CONSIGNAS
1. Según el texto sobre el perdón, ¿por qué hay que perdonar a quienes hicieron daño en nombre de Dios? Explícalo, por favor, en una a tres oraciones.
2. En el texto sobre el perdón, ¿de qué es producto el exilio de quien escribe?

===== TEXTO

Definitivamente sí. ¿A quién o quiénes? Muy en primer lugar es preciso perdonarnos
a nosotros mismos, por actuar con ingenuidad, por creer en los que nos decían
apoyar, por pensar que seríamos escuchados en una institución marcadamente
clasificada, donde los de arriba sí pueden hablar, decidir y equivocarse, pero
los de abajo no; y en segundo lugar perdonar a los que nos hicieron daño –en
nombre de Dios y por el supuesto bien de la Iglesia-, porque al igual que los
verdugos romanos, no sabían lo que hacían (Cf. Lucas 23, 34).
La conclusión de todo
esto es que no hay mal que por bien no venga, y “si Deus cum nobis, ¿quis contra nos?”, si Dios está con nosotros,
¿quién contra nosotros? (Romanos 8, 31). Siempre adelante, con la frente muy en
alto, porque la vida es de los que saben levantarse, no de los que se quedan en
el suelo después de una caída, y este escrito es parte de ése “levantarse”, no
vayan a creer que es parte de sentirse uno todavía en la caída, porque no es
así, repito, no es así…
Por los momentos aquí
seguiré, lejos de mi Patria, (exilio producto de la injusticia vivida),
haciendo lo que me corresponde, respondiendo a Dios en la medida que Él lo
permita, porque mi vida está en sus manos y sólo a Él quiero servir, y esto me
parece que ya lo he dejado muy claro, con mis palabras y con mis acciones: soy
de Dios, le pertenezco a Él, quiero vivir y morir por aquel que se ha dignado
escogerme, elegirme, para que forme parte de su enorme ejército de pescadores
de hombres, de salvadores de la humanidad.

==========
===== DATOS EXTRAÍDOS

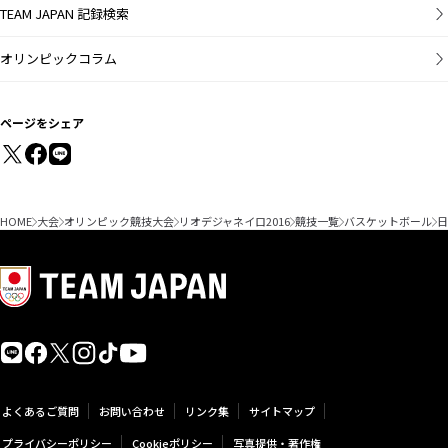
TEAM JAPAN 記録検索
オリンピックコラム
ページをシェア
HOME
大会
オリンピック競技大会
リオデジャネイロ2016
競技一覧
バスケットボール
日
よくあるご質問
お問い合わせ
リンク集
サイトマップ
プライバシーポリシー
Cookieポリシー
写真提供・著作権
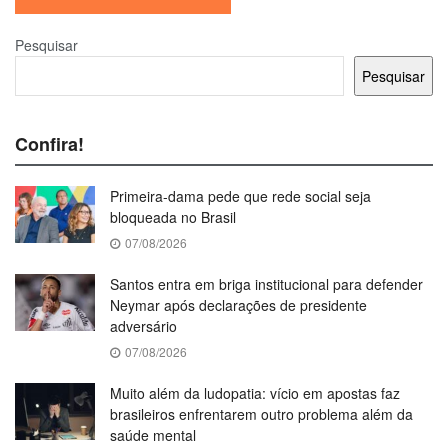
Pesquisar
Pesquisar
Confira!
Primeira-dama pede que rede social seja
bloqueada no Brasil
07/08/2026
Santos entra em briga institucional para defender
Neymar após declarações de presidente
adversário
07/08/2026
Muito além da ludopatia: vício em apostas faz
brasileiros enfrentarem outro problema além da
saúde mental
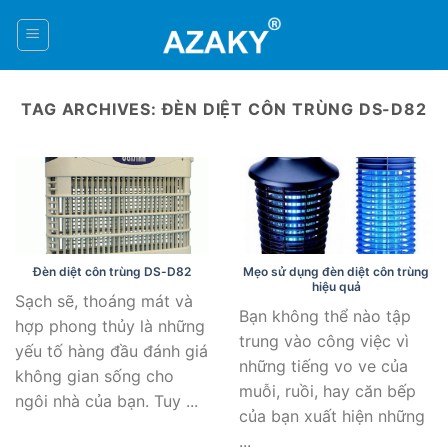
Skip
to
0
content
TAG ARCHIVES:
ĐÈN DIỆT CÔN TRÙNG DS-D82
Đèn diệt côn trùng DS-D82
Mẹo sử dụng đèn diệt côn trùng
hiệu quả
Sạch sẽ, thoáng mát và
Bạn không thể nào tập
hợp phong thủy là những
trung vào công việc vì
yếu tố hàng đầu đánh giá
những tiếng vo ve của
không gian sống cho
muỗi, ruồi, hay căn bếp
ngôi nhà của bạn. Tuy ...
của bạn xuất hiện những
...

==========

RESPUESTAS
1. Hay que perdonarlos porque, al igual que los verdugos romanos, no sabían lo que hacían. El texto remite a Lucas 23, 34.

2. De la injusticia vivida.